A longstanding lament of the corrections community in North Carolina has been the lack of a residential substance abuse treatment center for female probationers and parolees. In other words, there is no DART-Cherry for women. (DART stands for Drug Alcohol Recovery Treatment.) DART-Cherry, for those who may not know, is a 300-bed facility in Goldsboro that offers chemical dependency treatment services for probationers and for certain parolees upon their release from prison. There are two program tracks at DART-Cherry, a 28-day program and a 90-day program. A third of the beds at the facility are dedicated to the 28-day program, which is geared primarily toward impaired driving offenders. The remaining 200 beds are devoted to the 90-day program which, for Structured Sentencing purposes, is a “residential program” under G.S. 15A-1340.11(8). That means it may only be ordered as a probation condition at initial sentencing for those sentenced to intermediate punishment. It may also be added later for community-sentenced offenders once they have violated probation. G.S. 15A-1344(a). You can learn more about DART-Cherry—and many other local and state-wide community corrections programs—in the North Carolina Sentencing Commission’s outstanding annual Compendium of Community Corrections Programs, authored by David Lagos of the Commission staff. Attorneys and judges thinking about DART-Cherry placement for certain defendants might also want to review DOC’s criteria for client appropriateness for the program to make sure the defendant is eligible.
Many people thought it was a shame that there was no analogous program for women—especially when DOC data show that a particularly high percentage of females in the correctional system are in need of substance abuse treatment. Some thought it was more than just a shame; more than once I’ve heard people wonder out loud if the lack of a program for women violated the Equal Protection Clause.
Recent news from the Department of Correction has made that question an academic one. Early March memos from the Secretary of Correction and the Director of the Division of Community Corrections have announced the impending opening of the Black Mountain Residential Substance Abuse Treatment Center for Women. According to the announcements, the center will offer a program similar to the 90-day program at DART-Cherry. It is scheduled to open in early April, gradually filling to its 50-bed capacity by the end of spring. Contact numbers are available in the linked memos if you need additional information.

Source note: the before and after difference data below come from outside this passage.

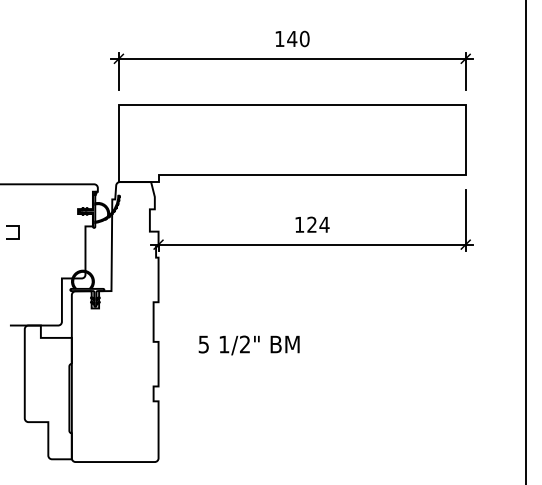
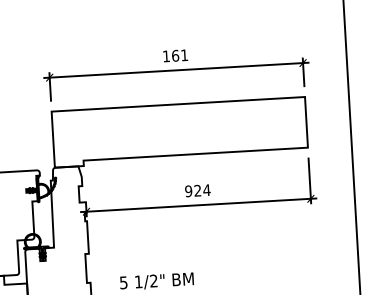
text: (298, 38) -> (180, 55), 140 -> 161
text: (299, 224) -> (188, 191), 124 -> 924

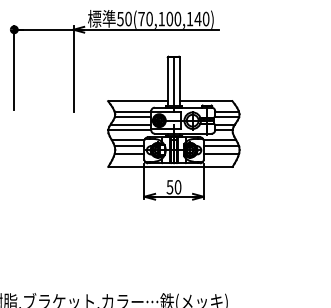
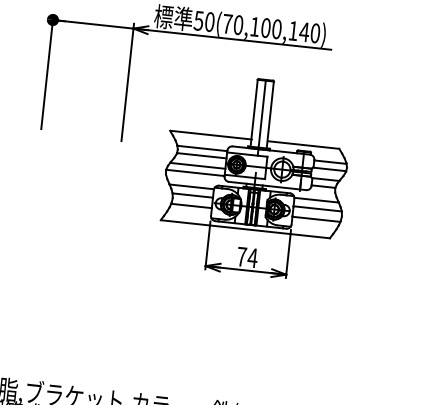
text: (173, 187) -> (246, 257), 50 -> 74

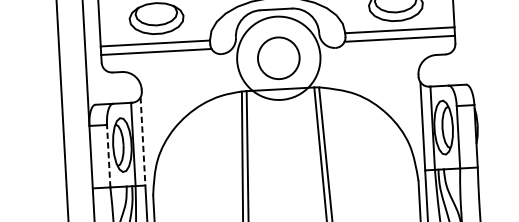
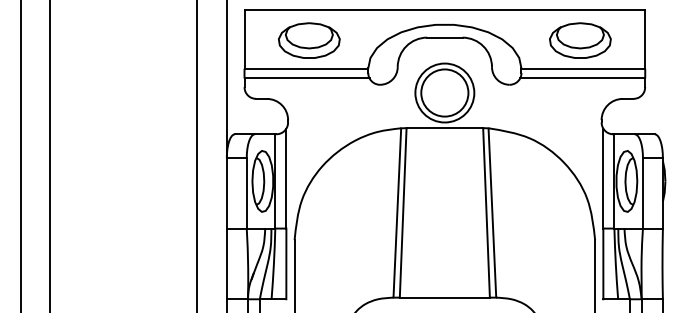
circle: (278, 57) -> (444, 92), size x0.62
line: (143, 141) -> (286, 178), dashed -> solid
line: (108, 155) -> (246, 192), dashed -> solid

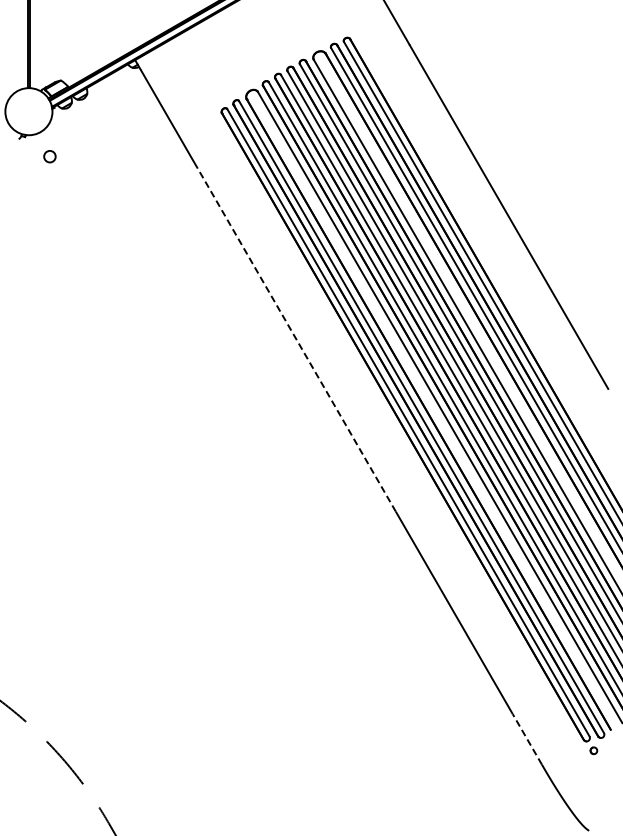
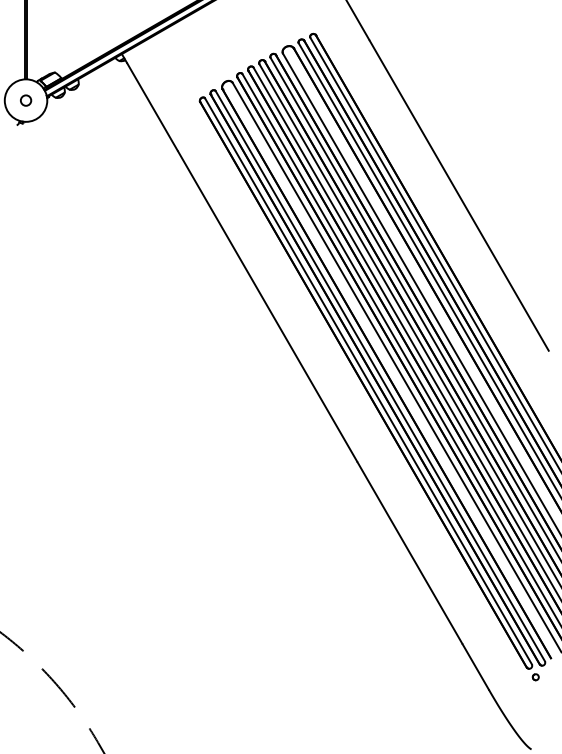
circle: (49, 156) -> (25, 100), moved
line: (296, 339) -> (267, 306), dashed -> solid
line: (527, 739) -> (475, 667), dashed -> solid

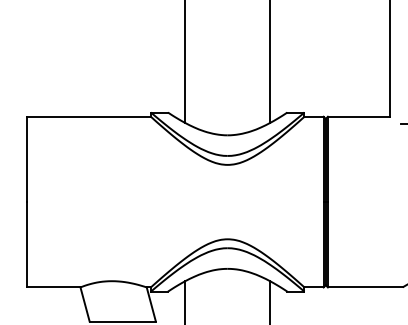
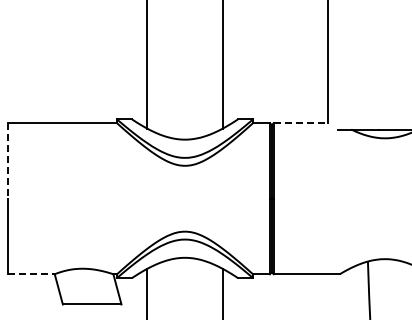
line: (359, 117) -> (301, 123), solid -> dashed
line: (27, 158) -> (7, 160), solid -> dashed
line: (54, 287) -> (31, 274), solid -> dashed

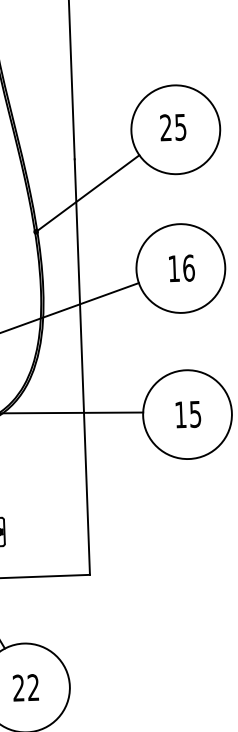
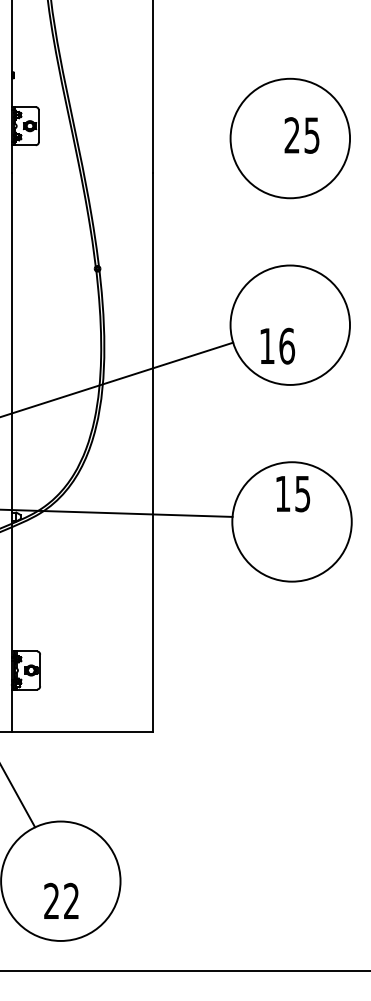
text: (172, 127) -> (301, 135), moved
line: (88, 192) -> (169, 218), removed
text: (181, 267) -> (277, 345), moved
text: (188, 415) -> (293, 494), moved
text: (25, 687) -> (61, 900), moved

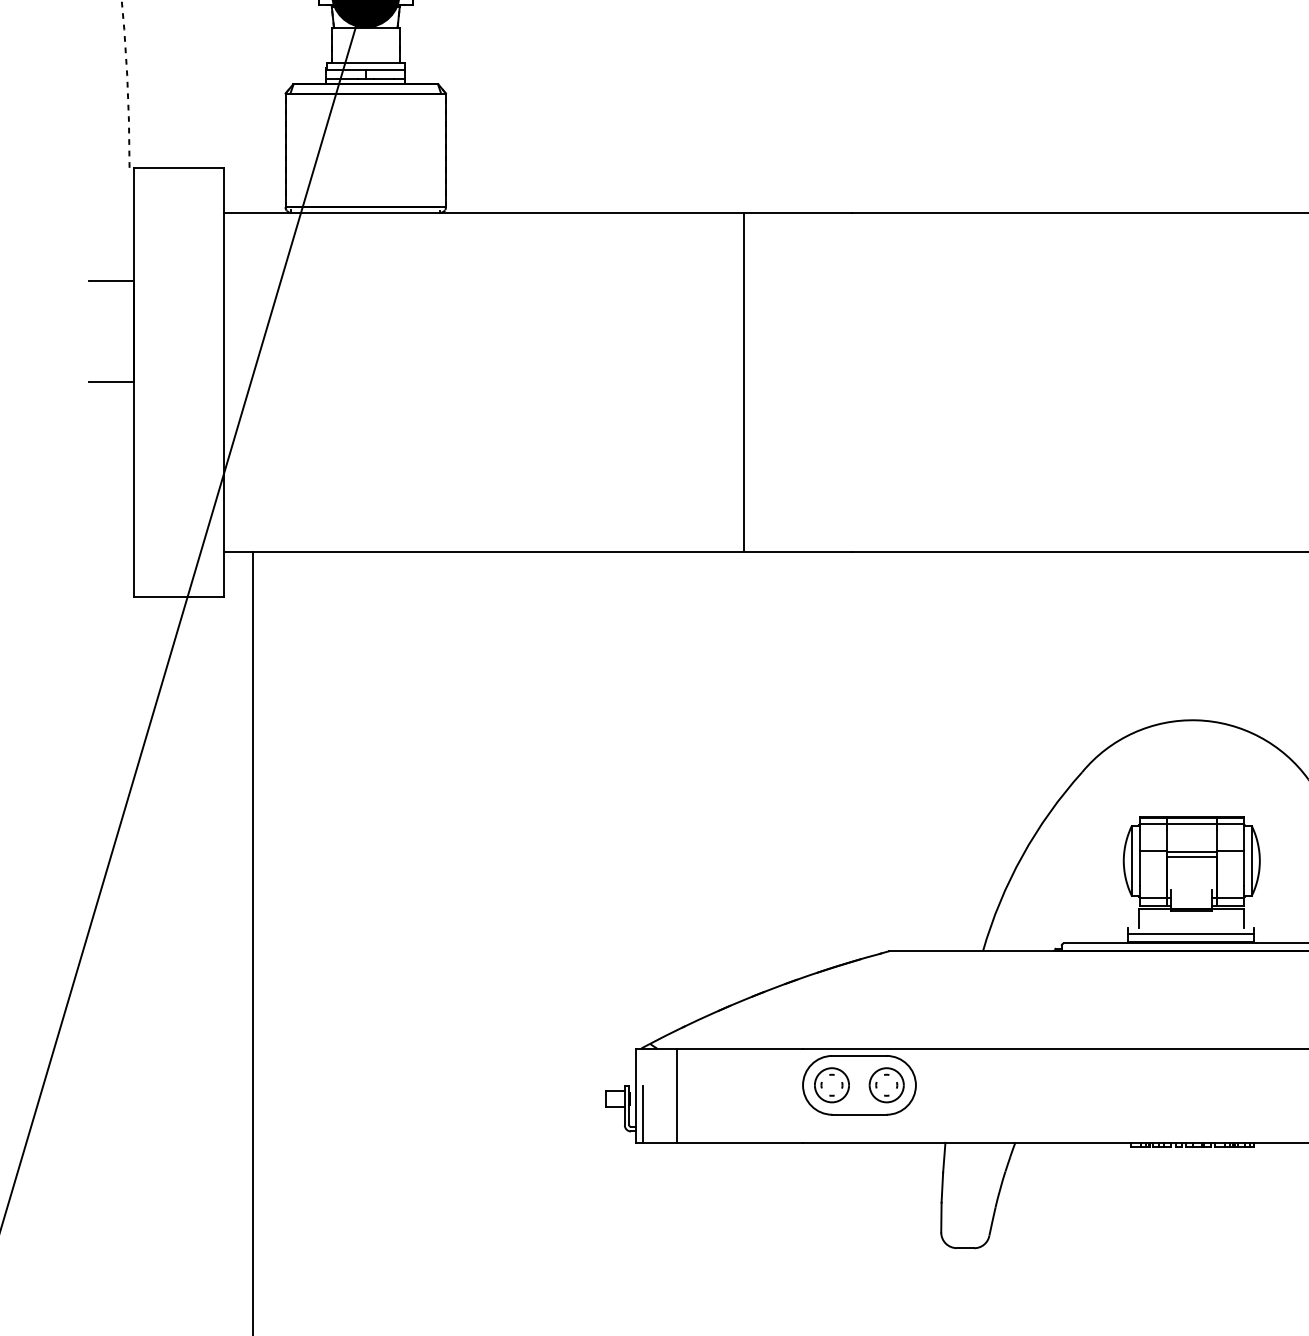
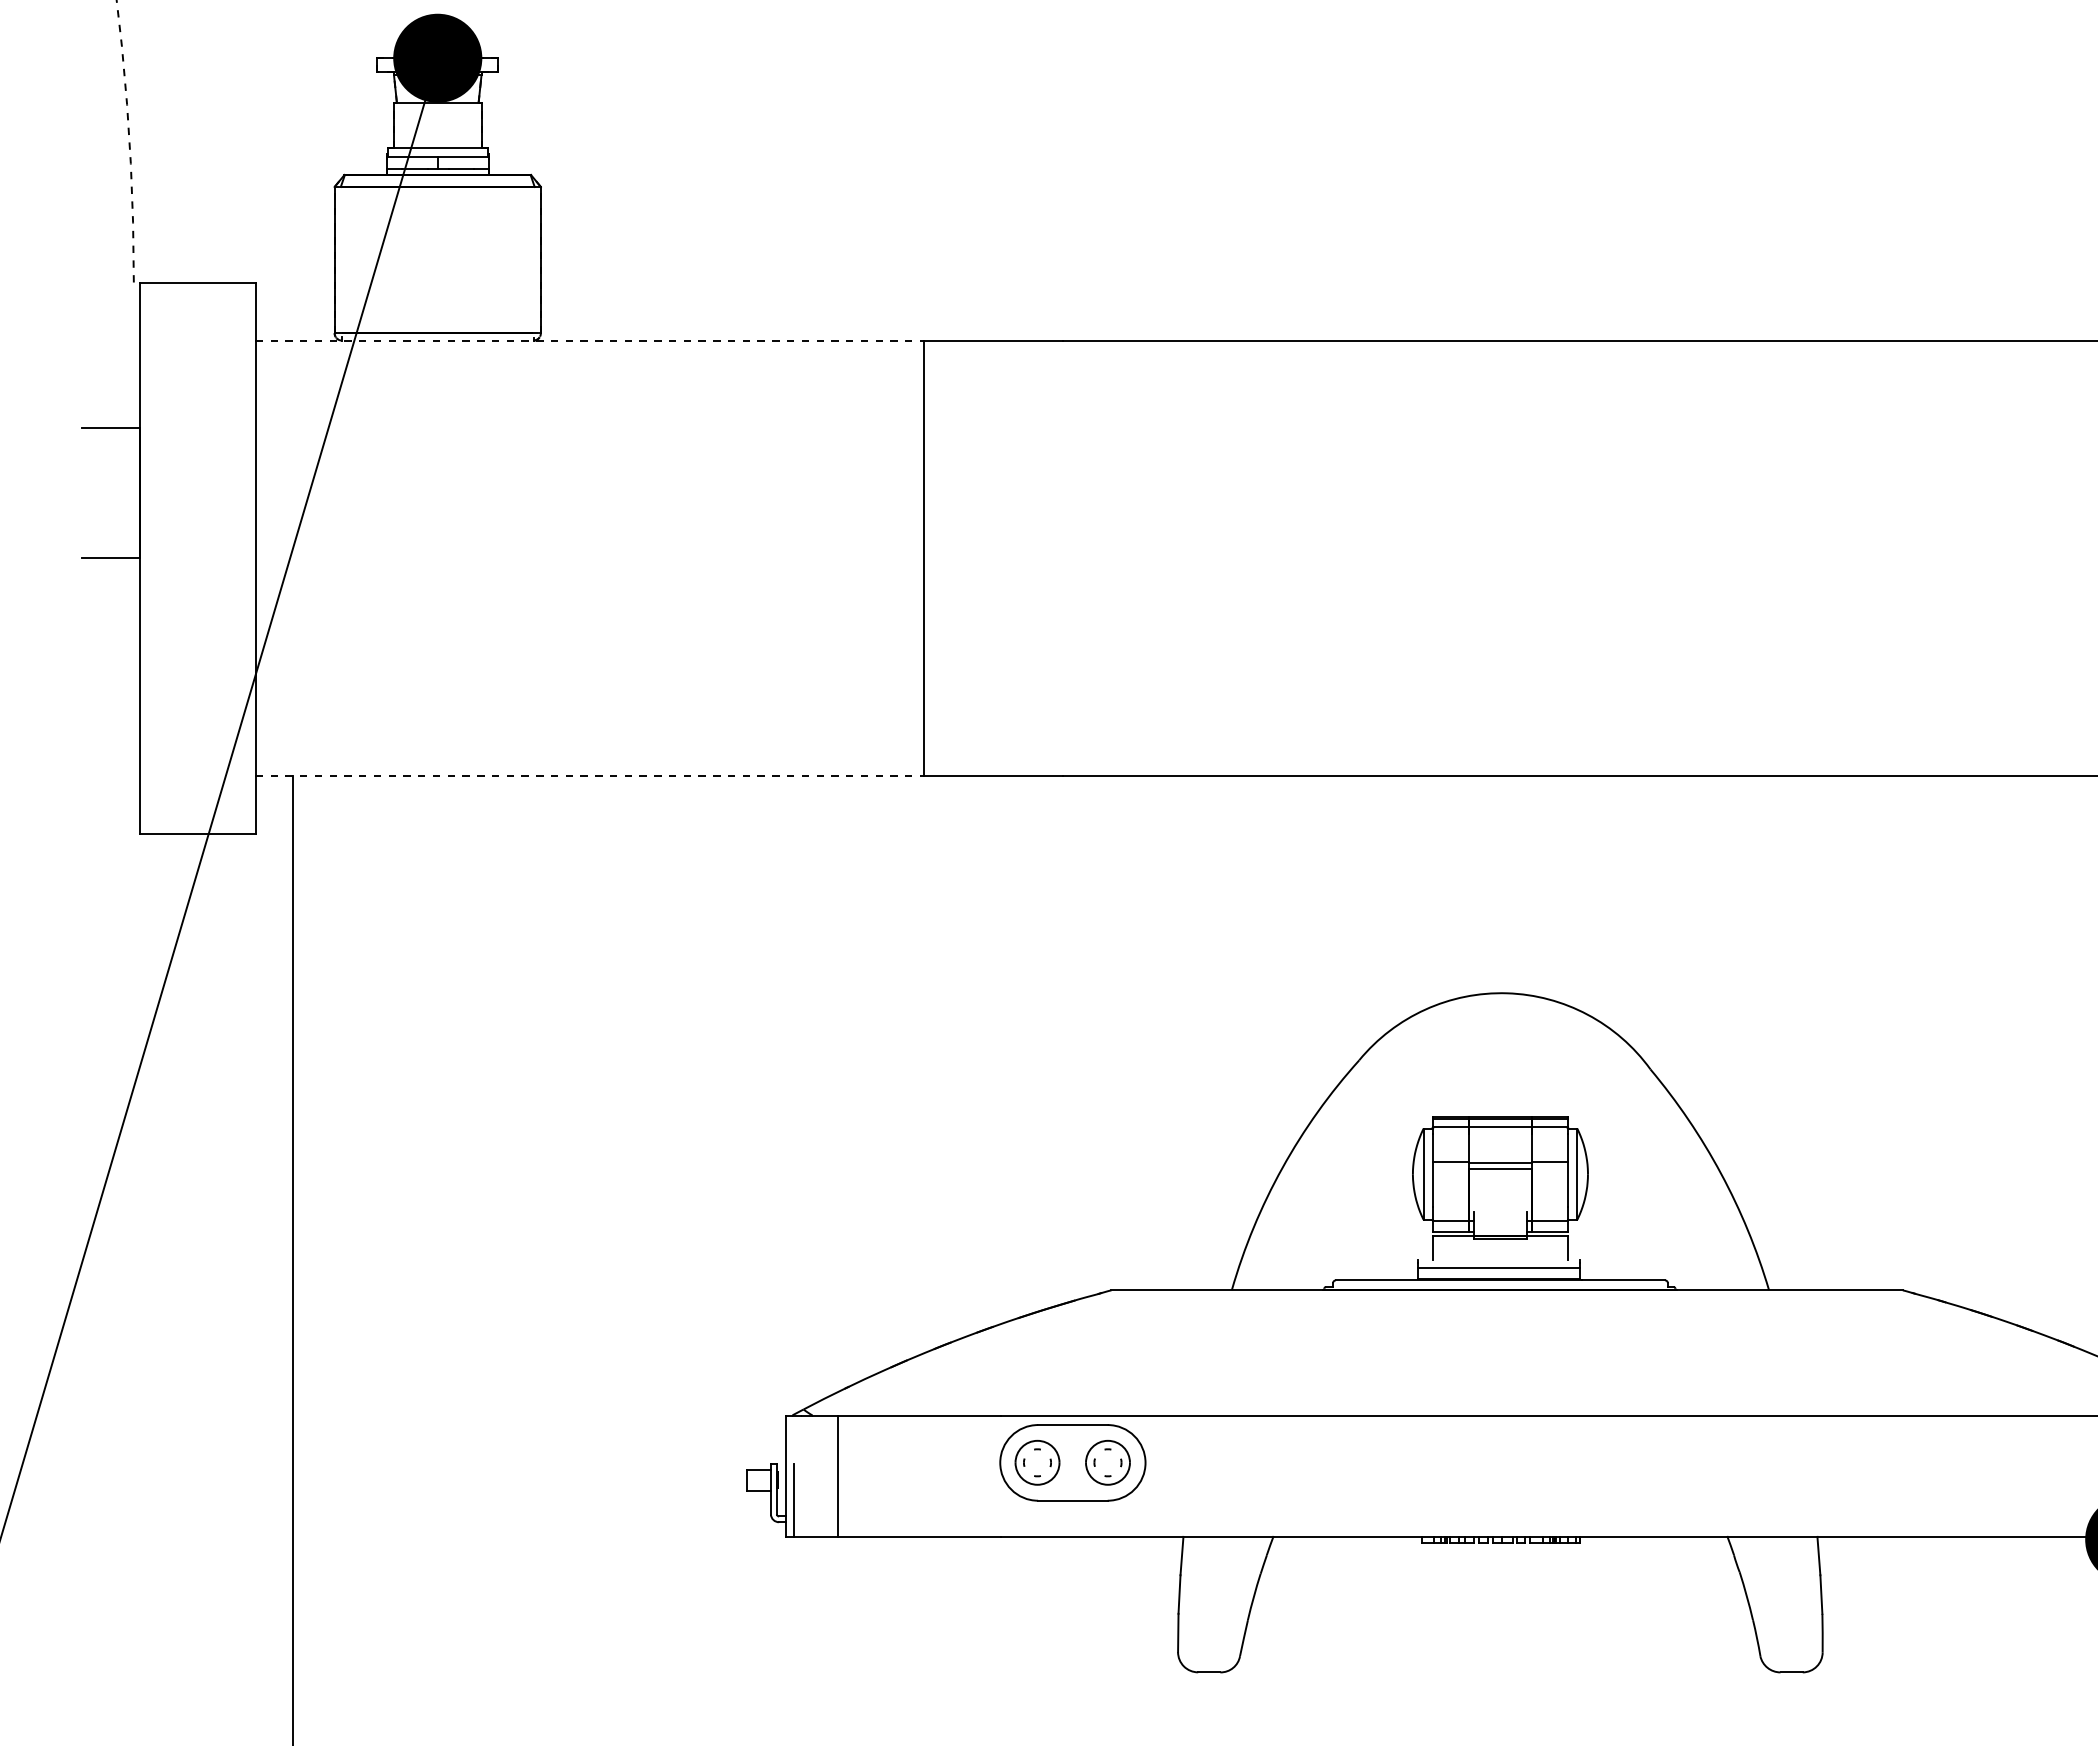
line: (484, 212) -> (590, 340), solid -> dashed
line: (484, 551) -> (590, 776), solid -> dashed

To the extent that the programming at Black Mountain is similar to that at DART-Cherry, I imagine that time spent there will likewise qualify as “confinement” under G.S. 15-196.1, and will thus count for credit against a suspended sentence. State v. Lutz, 177 N.C. App. 140 (2006) (also discussed here).
On an unrelated note, thank you to all of you who posted comments or sent emails in response to my recent post on restitution to government agencies. You gave me exactly the type of information I was looking for, and I’m working on a short paper that will hopefully answer your questions.